Editorial
Meta commentary

As Monday tripped into Tuesday this week, Australia wandered blindly into an age of mass surveillance. Under the Telecommunications (Interception and Access) Amendment (Data Retention) Act 2015, a record of all communications and internet activity will be kept for a mandatory period of two years, to be accessed without warrant by a select group of agencies.

The act is as lumpy as its title, and the implementation lumpier still. But the heart of it is not terribly complicated. Edward Snowden, the whistleblower behind the revelation of mass surveillance by the US National Security Agency, put it this way: “Beginning today, if you are Australian, everything you do online is being tracked, stored, and retained for two years.”

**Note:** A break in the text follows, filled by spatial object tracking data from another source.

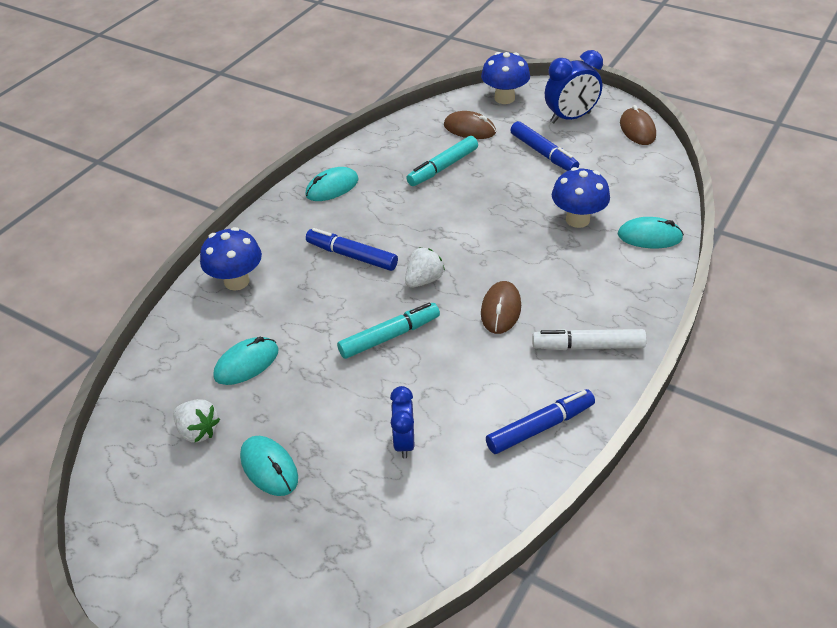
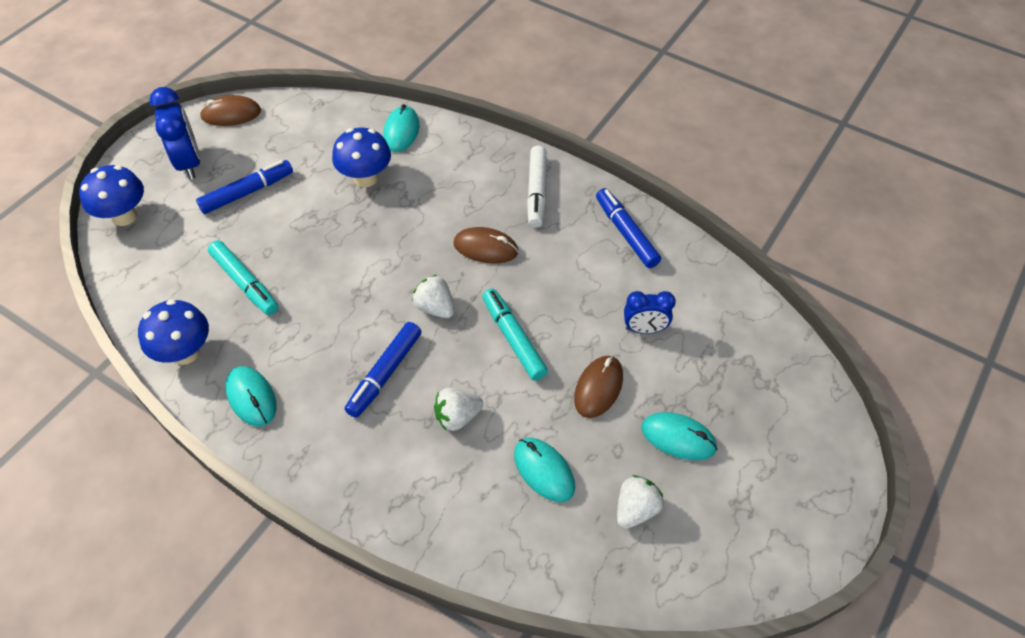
camera: 90 degrees left, 10 degrees up
(236, 281) = (410, 494): blue mushroom -> blue mushroom (185, 352)
(269, 468) = (678, 438): turquoise mouse -> turquoise mouse turned 60 degrees clockwise
(306, 303) = (457, 417): none -> white strawberry
(469, 129) = (176, 253): brown mouse -> brown mouse (598, 388)

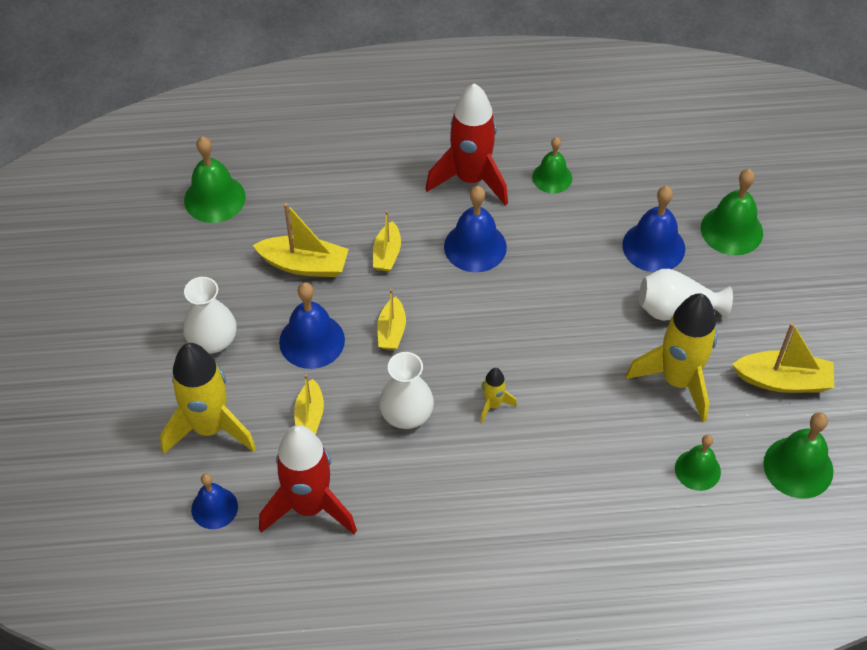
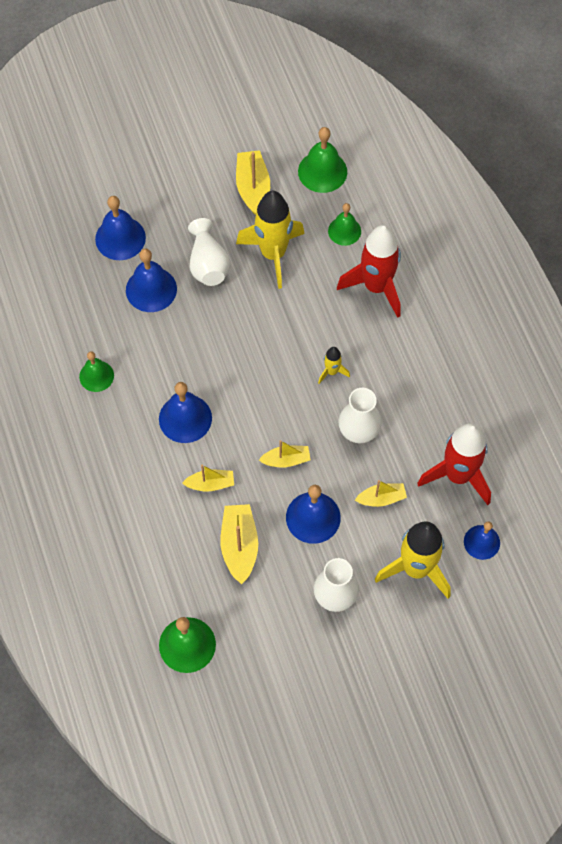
camera: 105 degrees left, 10 degrees up
(471, 179) = (113, 438): red rocket -> red rocket (376, 287)
(731, 230) = (120, 238): green bell -> blue bell

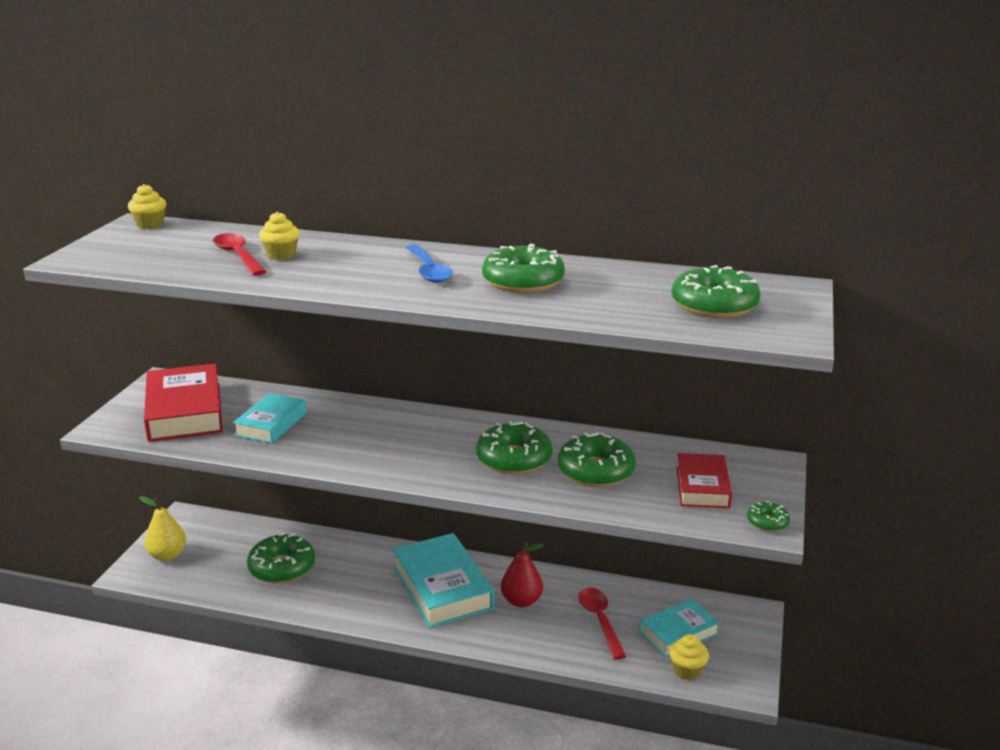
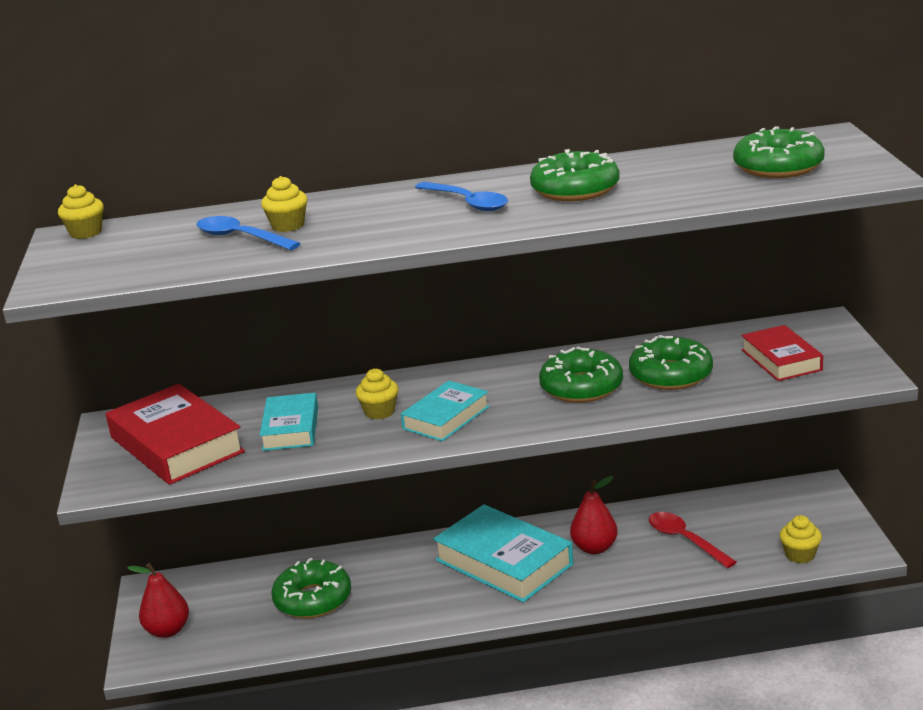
camera: 20 degrees left, 0 degrees up
(167, 555) = (168, 630): yellow pear -> red pear
(238, 256) = (241, 238): red spoon -> blue spoon
(345, 430) = (379, 412): none -> yellow cupcake
(678, 633) = (766, 526): turquoise book -> turquoise book (446, 417)
(767, 522) = (865, 372): green donut -> none

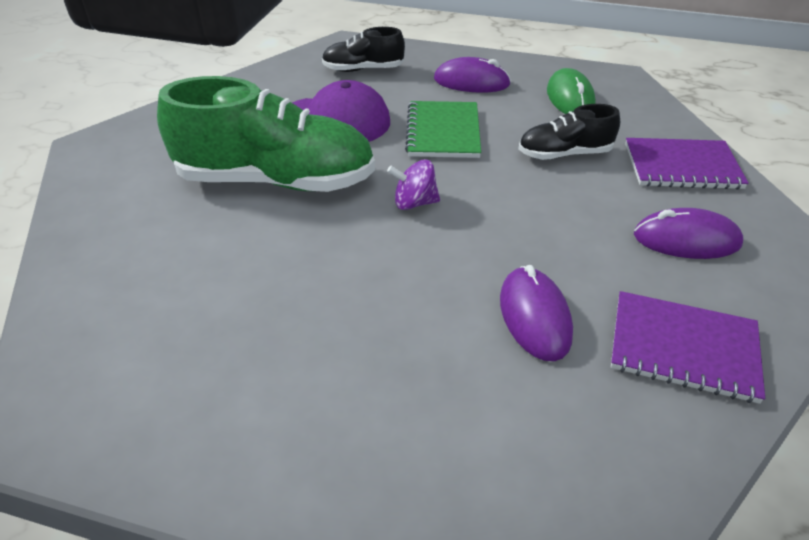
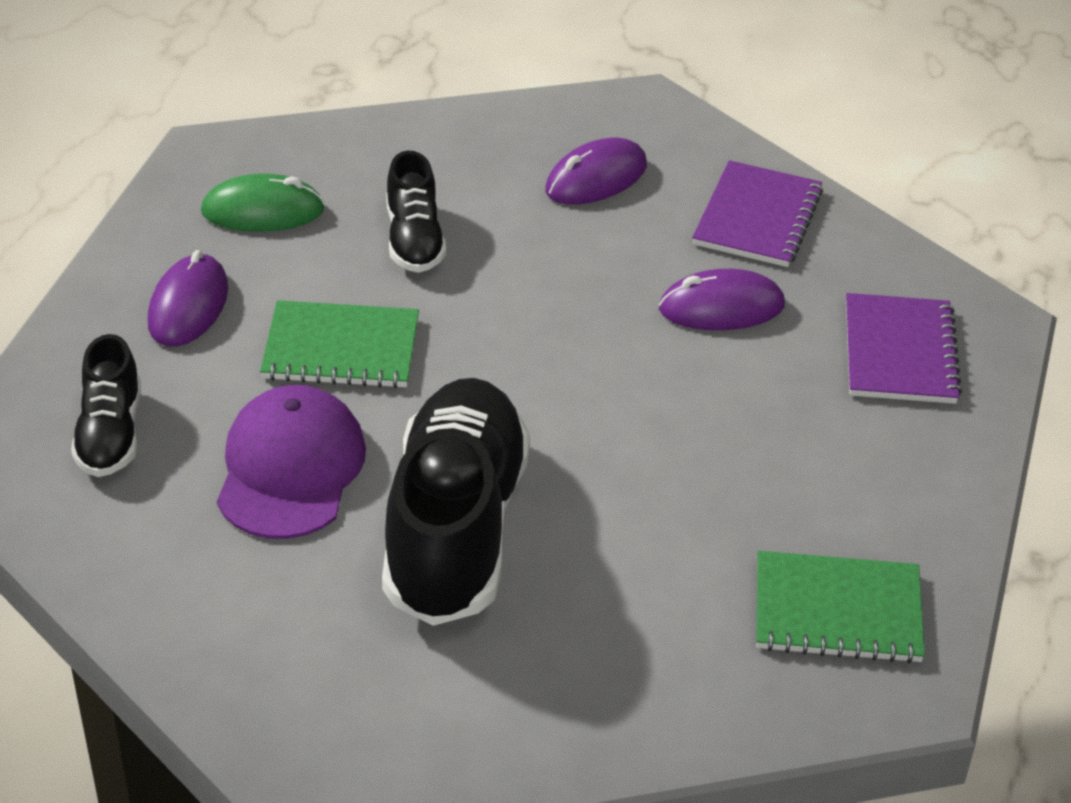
camera: 90 degrees left, 0 degrees up
(147, 380) = (837, 611): none -> green notebook
(276, 180) = (455, 529): green shoe -> black shoe
(414, 203) = (517, 387): purple spinning top -> none
(682, 166) = (452, 148): purple notebook -> purple notebook (899, 352)
(686, 240) = (596, 178): purple mouse -> purple mouse turned 45 degrees clockwise

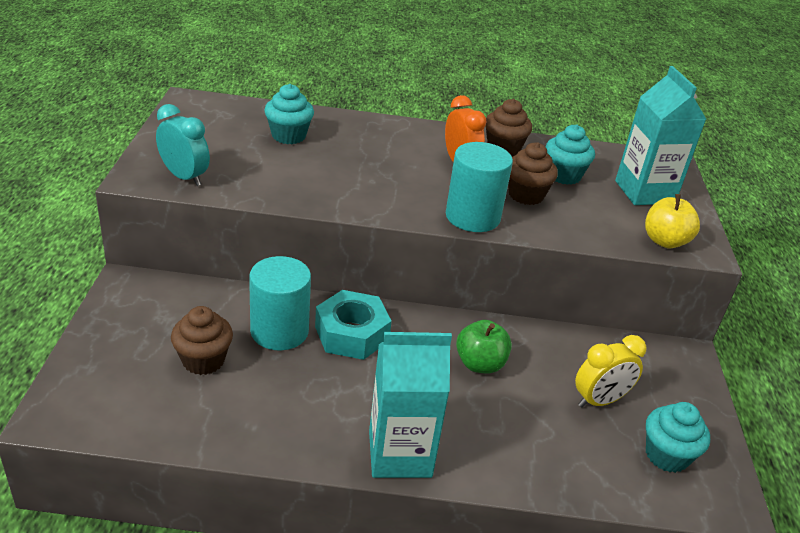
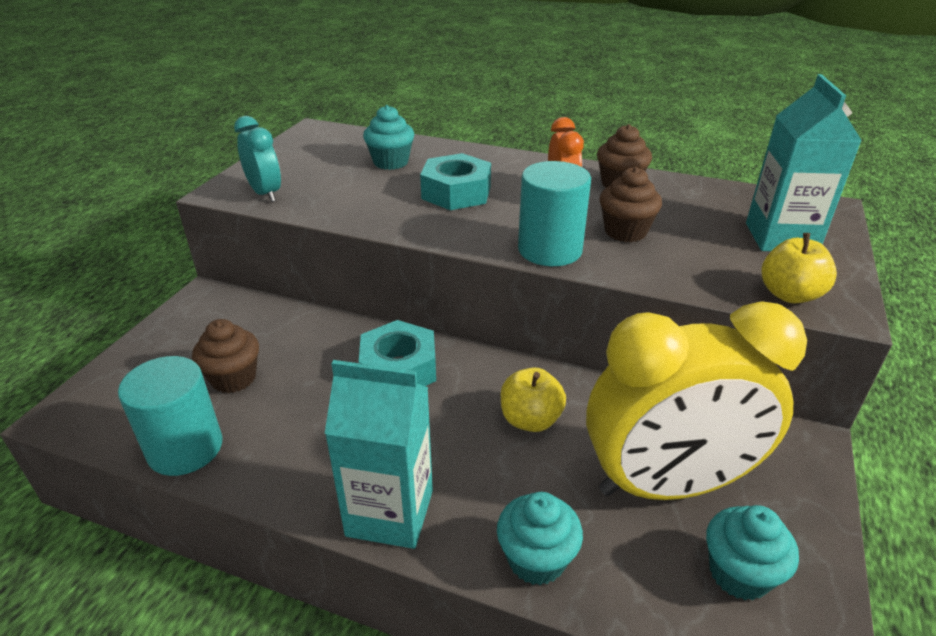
camera: 20 degrees right, 0 degrees up
(279, 331) = (324, 357): turquoise cylinder -> turquoise cylinder (185, 448)
(366, 165) = (456, 192): none -> turquoise nut
(480, 364) = (530, 420): green apple -> yellow apple
(563, 175) = (681, 214): turquoise cupcake -> turquoise cupcake (536, 559)
(600, 401) = (667, 485): yellow clock -> yellow clock, size x2.11

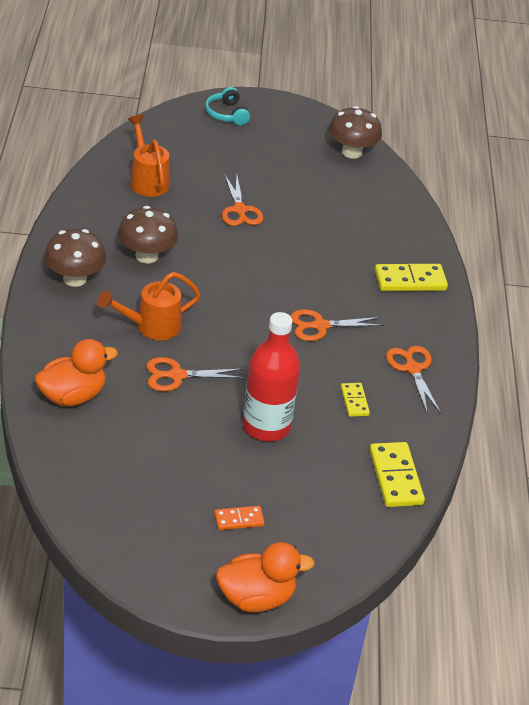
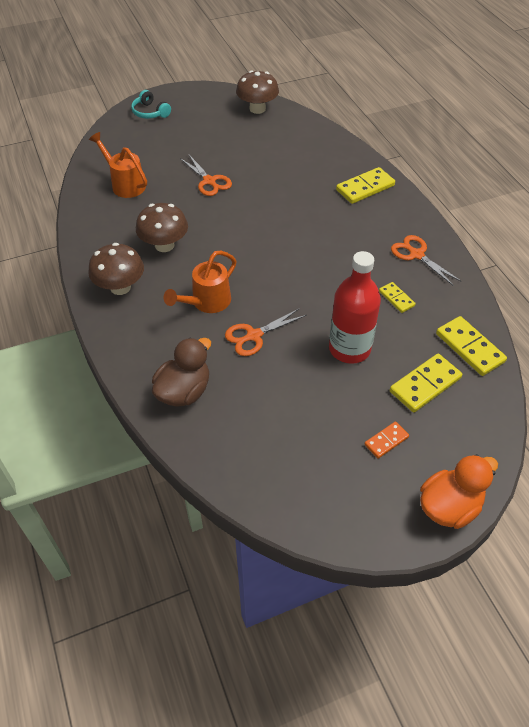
camera: 20 degrees left, 10 degrees up
(72, 396) = (184, 391): orange duck -> brown duck
(319, 489) = (425, 384): none -> yellow domino
(320, 326) = (329, 249): orange scissors -> none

On Twitter, Snowden posed a question. His answer was more persuasive than any argument yet made for the legislation that was clumsily introduced to the parliament last year and sluggardly debated by both sides of the house. “Ask yourself: at every point in history, who suffers the most from unjustified surveillance?” Snowden wrote. “It is not the privileged, but the vulnerable. Surveillance is not about safety, it’s about power. It’s about control.”

When Labor attorney-general Nicola Roxon proposed an almost identical scheme in 2012, Malcolm Turnbull said it seemed “to be heading in precisely the wrong direction”. It was, and it remains that way.

The attorney-general’s department maintains that there is no need for warrants in accessing metadata. It falsely claims that it is not kicking down doors. “Warrants are typically reserved for the most intrusive powers, such as the power to use force to enter a home, to intercept phone calls, or to arrest a person. Many powers, including access to metadata, simply do not rise to that level.”

But the effect on society of laws that pretend to be tackling serious crime but could easily be used to target whistleblowers or activists is chilling. It is not enough to say the government would not do this, as ministers have argued: they already are. The thuggish hunt for the sources of stories revealing conditions in offshore detention camps is but one example.

“Metadata is the basic building block in nearly every counterterrorism, counterespionage and organised and major crime investigation,” a spokeswoman for the attorney-general told Fairfax this week. “It is also essential for child abuse and child pornography offences that are frequently carried out online.”

All this is true. And yet none of it explains why the legislation allows agencies to act without warrants, to remove the courts as a buffer to check excess and protect the rights of citizens.

In March, Turnbull gave a bizarre interview to David Speers, which remains his most sensible commentary on the legislation to date. He made a quick list of services that can circumvent the act: Skype, Viber, WhatsApp, Wickr, Threema, Signal, Telegrammer, FaceTime. “There’s a gazillion of them.”

Having offered a grocery list, he explained the function: “All that the telco can see, insofar as it can see anything, is that my device has had a connection with the Skype server or the WhatsApp server; it doesn’t see anything happening with you. There are always ways for people to get around things, but of course a lot of people don’t, and that’s why I’ve always said the data retention laws, the use of metadata, is not a silver bullet. It’s not a 100 per cent guarantee. It is one tool in many tools.”

There are many good reasons for retaining metadata, and for using it in law enforcement. But there are no good reasons for taking the courts out of this process. Turnbull is right about one thing: there are ways around the legislation. Until we can be satisfied that the information is not being misused to target whistleblowers and curtail freedoms, these alternative services should be favoured.

The public failed to effectively oppose these laws before they were passed. It is now the public’s responsibility to see that they at least skirt them. Complacency is too dangerous an option.